I’ll go into what the VIDEO_RAM_HI memory block does another day.

BLOCK 5C/5D/6A: It took some research to figure out that addresses in the range 0b000h-0b57ch are referenced quite a bit in load and store operations. This space is in RAM, and I figured out that this memory block is used for variable storage.

I wrote some code that analyzes where variables are referenced, and whether it’s a single byte, a pair of bytes, or a memory block. You can see the generated labels over on the left.

Before variables can be stored, however, it’s essential to verify the integrity of that space. For each of these code blocks, a similar pattern is used to verifying video RAM integrity: write a sequential range of values through the space, verify that each byte reads correctly, inverting each byte as we go, then verifying that the inverted byte was written correctly.

BLOCK 5E/6B: Just another tone loop

BLOCK 6C: Here’s a duplicate “Terminal checkout running…” text block, it’s not clear to me why this has been repeated.

BLOCK 6D: This sets the high video memory to 084h. Again, I’ll get to what that means later.

BLOCK 6E: Prints “Terminal is ill… Please call Field Service” to the display.

BLOCK 6F: Another tone loop, then repeat forever.

So… that’s it! By this point in program execution, we now have confidence in the display to the point where messages can be written, we know that the program EPROM isn’t corrupted, and we trust the way that variables will be stored in RAM.

Well. Either that or something went horribly wrong and a tone is being generated.

Looking at the label that comes next, we’ll be digging into the serial input-output controller (“SIO”) next.

Hopefully you managed to follow along with this. If you have any questions or ideas on how I can explain this better, then please let me know!

I labeled these with “CRC” since it looked like a cyclic redundancy check on first glance, but there’s no polynomial lookup. In fact, it’s not much more than a simple parity checker. Same difference, kinda: the point is that we are looking for errors in a block of information by comparing a computed value to some known quantity.

Z80 processors are what’s called little-endian,meaning that if the content of register pair hl (for example) is written to memory, then l is written first, and then the next memory location will be loaded with the value stored in h.

The terms little-endian and big-endian were first used by Danny Cohen in Internet Engineering Note 137 from 1980, and is a nod to the 1726 novel Gulliver’s_Travels by Jonathan Swift. It’s uncertain whether religious wars were fought over less.

*³ Over the years, we learned that there are a whole bunch more failure modes that memory devices can exhibit. For example when one bit follows the state of an adjacent bit. Modern RAM has much higher levels of sophistication in design and features that enable the exponential growth in storage densities. But that’s a separate conversation…

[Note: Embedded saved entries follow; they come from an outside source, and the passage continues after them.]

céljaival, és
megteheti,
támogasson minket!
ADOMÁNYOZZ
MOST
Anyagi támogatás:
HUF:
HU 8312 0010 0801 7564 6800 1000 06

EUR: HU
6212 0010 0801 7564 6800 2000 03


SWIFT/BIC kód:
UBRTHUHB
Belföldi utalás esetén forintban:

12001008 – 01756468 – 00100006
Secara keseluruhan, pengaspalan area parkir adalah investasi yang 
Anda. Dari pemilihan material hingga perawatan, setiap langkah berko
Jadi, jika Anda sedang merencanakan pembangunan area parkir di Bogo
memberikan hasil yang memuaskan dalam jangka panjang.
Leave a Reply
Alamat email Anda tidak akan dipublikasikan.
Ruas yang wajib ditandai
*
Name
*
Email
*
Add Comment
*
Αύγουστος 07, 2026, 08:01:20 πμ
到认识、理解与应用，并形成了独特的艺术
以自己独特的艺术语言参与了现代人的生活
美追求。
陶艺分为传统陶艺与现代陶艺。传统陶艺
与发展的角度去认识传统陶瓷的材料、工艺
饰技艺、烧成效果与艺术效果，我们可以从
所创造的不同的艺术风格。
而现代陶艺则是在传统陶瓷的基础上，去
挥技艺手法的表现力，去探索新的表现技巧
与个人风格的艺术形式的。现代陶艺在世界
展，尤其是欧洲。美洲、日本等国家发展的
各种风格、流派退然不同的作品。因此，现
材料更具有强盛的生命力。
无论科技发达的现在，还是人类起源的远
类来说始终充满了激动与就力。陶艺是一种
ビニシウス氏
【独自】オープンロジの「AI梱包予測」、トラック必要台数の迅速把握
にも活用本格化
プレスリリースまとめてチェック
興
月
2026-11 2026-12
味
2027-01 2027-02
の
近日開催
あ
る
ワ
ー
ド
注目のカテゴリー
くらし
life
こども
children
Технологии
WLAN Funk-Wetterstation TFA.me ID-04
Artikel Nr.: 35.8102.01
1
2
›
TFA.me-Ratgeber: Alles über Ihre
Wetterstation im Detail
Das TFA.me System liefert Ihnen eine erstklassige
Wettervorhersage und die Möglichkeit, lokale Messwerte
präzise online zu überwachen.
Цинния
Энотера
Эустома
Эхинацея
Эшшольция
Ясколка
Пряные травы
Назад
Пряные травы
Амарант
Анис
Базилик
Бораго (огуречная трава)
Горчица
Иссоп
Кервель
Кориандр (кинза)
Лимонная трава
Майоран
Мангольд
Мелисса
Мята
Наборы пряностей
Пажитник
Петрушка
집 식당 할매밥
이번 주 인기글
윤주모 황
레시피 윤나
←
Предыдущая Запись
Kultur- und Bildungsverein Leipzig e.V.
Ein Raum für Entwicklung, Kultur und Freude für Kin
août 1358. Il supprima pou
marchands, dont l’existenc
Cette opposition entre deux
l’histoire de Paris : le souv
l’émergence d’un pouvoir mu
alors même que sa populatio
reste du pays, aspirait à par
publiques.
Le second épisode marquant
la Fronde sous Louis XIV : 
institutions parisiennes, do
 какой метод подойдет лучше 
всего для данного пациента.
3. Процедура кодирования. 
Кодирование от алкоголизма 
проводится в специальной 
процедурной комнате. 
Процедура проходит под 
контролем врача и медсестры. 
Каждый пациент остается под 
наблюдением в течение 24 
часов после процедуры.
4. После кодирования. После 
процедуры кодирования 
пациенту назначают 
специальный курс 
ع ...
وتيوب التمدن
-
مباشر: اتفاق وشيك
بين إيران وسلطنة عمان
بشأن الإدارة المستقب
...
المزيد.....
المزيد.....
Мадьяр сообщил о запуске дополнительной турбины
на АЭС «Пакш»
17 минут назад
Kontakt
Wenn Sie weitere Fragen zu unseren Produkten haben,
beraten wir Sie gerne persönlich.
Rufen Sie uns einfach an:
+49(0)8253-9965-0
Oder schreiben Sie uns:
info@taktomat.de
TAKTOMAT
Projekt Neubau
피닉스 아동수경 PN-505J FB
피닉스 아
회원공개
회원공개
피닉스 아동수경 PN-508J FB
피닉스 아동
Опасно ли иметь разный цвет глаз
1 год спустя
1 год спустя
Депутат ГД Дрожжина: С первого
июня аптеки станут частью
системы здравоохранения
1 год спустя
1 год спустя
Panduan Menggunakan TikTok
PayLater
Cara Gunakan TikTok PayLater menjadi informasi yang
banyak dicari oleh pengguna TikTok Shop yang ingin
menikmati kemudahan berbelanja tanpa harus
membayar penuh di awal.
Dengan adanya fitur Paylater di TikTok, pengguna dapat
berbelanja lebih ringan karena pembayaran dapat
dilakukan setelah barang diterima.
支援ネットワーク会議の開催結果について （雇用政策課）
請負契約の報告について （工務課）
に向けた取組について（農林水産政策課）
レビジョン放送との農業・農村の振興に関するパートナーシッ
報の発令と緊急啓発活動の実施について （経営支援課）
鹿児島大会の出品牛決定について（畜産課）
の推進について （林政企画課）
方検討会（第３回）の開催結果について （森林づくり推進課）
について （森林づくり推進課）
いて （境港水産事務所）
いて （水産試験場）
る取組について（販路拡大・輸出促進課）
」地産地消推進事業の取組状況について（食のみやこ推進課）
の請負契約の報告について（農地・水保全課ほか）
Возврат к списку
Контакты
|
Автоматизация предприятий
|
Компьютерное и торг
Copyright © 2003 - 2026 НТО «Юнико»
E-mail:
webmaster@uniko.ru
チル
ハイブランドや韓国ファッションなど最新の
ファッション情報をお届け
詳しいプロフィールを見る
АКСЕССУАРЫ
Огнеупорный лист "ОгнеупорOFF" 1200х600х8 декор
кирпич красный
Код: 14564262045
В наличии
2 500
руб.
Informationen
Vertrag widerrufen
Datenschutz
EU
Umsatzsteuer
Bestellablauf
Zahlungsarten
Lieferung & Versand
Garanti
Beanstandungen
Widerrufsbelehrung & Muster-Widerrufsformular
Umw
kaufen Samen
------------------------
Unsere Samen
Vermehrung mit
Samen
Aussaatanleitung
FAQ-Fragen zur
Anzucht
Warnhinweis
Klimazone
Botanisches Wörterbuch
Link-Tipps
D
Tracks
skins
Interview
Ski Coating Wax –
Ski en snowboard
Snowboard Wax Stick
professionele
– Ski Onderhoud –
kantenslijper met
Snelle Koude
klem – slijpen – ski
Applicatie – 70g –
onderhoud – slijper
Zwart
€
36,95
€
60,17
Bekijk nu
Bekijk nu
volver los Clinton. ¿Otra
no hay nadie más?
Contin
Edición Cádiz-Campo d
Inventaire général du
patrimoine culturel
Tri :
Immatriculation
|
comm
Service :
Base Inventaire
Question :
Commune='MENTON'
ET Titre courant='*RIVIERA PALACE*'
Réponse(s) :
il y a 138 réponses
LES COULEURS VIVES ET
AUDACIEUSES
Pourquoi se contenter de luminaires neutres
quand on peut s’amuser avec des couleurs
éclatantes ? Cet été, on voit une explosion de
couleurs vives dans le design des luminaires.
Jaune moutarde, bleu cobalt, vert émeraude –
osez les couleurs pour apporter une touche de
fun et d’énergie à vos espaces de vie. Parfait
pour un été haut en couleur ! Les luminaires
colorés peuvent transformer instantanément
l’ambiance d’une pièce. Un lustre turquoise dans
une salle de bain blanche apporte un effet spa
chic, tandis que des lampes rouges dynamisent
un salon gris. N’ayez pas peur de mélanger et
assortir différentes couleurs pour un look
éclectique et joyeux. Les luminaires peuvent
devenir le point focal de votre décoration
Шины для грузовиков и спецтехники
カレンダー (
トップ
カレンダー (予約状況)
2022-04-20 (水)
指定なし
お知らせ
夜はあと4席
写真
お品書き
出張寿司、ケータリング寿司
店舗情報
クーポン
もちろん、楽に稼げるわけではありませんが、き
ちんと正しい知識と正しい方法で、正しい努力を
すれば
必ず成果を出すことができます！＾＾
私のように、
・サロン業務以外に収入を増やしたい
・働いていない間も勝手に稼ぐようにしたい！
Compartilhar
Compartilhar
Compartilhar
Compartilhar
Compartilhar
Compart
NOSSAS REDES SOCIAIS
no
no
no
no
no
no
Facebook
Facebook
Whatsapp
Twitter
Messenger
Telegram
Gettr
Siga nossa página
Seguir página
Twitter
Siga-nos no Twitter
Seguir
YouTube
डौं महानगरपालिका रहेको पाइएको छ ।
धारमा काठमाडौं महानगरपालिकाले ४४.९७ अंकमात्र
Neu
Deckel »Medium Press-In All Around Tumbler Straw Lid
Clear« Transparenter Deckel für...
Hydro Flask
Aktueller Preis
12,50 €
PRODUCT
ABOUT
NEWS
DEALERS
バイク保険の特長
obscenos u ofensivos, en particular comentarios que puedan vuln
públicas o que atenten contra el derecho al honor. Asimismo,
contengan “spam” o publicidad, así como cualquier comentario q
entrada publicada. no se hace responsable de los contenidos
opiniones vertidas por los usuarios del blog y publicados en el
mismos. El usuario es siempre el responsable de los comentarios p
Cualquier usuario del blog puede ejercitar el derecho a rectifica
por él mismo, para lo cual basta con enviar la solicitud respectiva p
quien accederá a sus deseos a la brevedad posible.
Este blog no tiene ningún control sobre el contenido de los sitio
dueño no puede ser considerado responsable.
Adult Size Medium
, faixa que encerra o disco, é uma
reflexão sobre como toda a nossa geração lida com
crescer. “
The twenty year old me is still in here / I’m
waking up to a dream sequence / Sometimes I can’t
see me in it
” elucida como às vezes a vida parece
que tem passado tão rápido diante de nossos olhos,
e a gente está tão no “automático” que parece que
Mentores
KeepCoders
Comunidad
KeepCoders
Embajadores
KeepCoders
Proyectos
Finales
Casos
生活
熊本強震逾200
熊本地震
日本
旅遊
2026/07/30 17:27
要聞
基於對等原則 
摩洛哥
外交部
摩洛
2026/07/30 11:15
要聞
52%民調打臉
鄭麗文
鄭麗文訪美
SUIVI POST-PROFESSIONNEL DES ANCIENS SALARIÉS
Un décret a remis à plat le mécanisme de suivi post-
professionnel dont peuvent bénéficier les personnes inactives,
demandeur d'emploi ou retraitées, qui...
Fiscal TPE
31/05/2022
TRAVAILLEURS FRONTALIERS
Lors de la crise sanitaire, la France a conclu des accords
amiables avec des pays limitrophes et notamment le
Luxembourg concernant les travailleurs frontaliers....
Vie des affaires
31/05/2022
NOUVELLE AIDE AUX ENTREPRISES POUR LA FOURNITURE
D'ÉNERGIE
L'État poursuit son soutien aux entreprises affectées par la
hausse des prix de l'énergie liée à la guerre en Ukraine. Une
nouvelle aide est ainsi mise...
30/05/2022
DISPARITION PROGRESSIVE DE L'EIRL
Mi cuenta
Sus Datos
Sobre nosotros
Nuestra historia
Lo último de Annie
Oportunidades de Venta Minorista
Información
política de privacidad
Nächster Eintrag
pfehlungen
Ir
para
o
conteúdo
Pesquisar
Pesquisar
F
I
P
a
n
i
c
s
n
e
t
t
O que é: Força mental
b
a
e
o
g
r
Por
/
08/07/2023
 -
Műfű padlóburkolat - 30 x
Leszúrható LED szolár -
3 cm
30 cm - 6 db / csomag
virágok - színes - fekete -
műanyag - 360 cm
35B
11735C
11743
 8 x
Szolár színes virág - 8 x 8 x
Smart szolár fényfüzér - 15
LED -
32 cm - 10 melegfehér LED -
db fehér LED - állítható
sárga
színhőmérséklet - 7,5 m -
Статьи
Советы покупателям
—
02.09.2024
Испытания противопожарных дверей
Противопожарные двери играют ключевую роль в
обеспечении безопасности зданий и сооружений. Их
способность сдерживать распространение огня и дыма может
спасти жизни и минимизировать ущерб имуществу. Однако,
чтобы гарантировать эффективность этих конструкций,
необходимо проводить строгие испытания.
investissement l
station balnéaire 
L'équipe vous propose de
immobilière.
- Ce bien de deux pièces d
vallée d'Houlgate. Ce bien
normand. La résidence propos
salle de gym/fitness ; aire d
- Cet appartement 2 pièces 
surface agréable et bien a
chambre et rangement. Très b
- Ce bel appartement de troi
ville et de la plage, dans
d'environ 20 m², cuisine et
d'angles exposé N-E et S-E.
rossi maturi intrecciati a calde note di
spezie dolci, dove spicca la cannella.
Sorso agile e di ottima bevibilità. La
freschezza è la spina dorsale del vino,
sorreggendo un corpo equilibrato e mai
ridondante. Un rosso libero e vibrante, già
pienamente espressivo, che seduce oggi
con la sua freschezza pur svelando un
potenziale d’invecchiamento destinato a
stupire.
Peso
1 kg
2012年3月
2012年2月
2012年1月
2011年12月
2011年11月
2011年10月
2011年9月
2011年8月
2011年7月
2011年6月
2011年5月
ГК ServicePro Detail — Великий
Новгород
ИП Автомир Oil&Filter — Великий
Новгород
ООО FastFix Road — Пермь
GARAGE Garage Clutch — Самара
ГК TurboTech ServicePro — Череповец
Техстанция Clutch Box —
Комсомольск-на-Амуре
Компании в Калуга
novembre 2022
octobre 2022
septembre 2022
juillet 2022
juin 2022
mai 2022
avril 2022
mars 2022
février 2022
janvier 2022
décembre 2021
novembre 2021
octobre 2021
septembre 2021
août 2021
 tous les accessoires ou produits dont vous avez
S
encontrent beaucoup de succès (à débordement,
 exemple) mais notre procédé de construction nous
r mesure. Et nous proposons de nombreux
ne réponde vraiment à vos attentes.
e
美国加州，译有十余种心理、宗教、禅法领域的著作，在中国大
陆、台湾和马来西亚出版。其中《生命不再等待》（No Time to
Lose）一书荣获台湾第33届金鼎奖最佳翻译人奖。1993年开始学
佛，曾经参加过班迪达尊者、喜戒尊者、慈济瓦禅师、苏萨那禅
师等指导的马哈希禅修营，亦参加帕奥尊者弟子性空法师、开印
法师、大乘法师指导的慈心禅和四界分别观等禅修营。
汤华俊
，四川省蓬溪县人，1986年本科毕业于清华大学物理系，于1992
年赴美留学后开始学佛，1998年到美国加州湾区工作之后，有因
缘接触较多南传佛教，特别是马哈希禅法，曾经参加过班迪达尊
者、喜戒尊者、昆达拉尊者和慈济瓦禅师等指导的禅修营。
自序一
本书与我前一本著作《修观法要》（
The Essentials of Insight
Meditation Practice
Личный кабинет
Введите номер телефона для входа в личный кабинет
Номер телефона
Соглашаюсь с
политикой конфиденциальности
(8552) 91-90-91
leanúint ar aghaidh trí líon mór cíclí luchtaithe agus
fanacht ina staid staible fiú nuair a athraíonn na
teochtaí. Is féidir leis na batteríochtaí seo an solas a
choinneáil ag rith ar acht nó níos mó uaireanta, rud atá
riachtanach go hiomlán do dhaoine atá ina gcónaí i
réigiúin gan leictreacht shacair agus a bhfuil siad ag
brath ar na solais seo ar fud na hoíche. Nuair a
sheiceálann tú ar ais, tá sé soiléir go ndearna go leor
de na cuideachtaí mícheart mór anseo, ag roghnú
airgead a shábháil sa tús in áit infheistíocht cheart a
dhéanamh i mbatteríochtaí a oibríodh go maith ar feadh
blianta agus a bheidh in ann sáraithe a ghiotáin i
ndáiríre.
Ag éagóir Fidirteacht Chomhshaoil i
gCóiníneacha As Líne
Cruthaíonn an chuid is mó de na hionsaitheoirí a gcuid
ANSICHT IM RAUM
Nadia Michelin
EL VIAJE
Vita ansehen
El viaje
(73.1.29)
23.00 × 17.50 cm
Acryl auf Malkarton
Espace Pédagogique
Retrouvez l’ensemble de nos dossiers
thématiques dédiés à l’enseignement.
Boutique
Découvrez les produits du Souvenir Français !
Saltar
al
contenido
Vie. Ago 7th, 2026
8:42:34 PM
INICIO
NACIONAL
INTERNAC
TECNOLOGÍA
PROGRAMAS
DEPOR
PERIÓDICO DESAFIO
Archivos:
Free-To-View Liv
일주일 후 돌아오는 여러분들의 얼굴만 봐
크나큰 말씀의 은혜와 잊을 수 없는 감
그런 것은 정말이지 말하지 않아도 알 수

*⁴ Block instructions are crazy! The idea of one op code that can traverse a bunch of memory to perform searches, copy data, or perform I/O was a huge surprise to me. The actual execution is carried out in the processor’s microcode. You’d expect that executing everything in microcode would eliminate the processor cycles required to fetch an instruction from memory for each loop cycle, but it doesn’t: every pass of the loop will reload the block instruction from memory. The only real advantage of block instructions is that they potentially occupy less program space, something that was really important when address ranges were measured in kilobytes.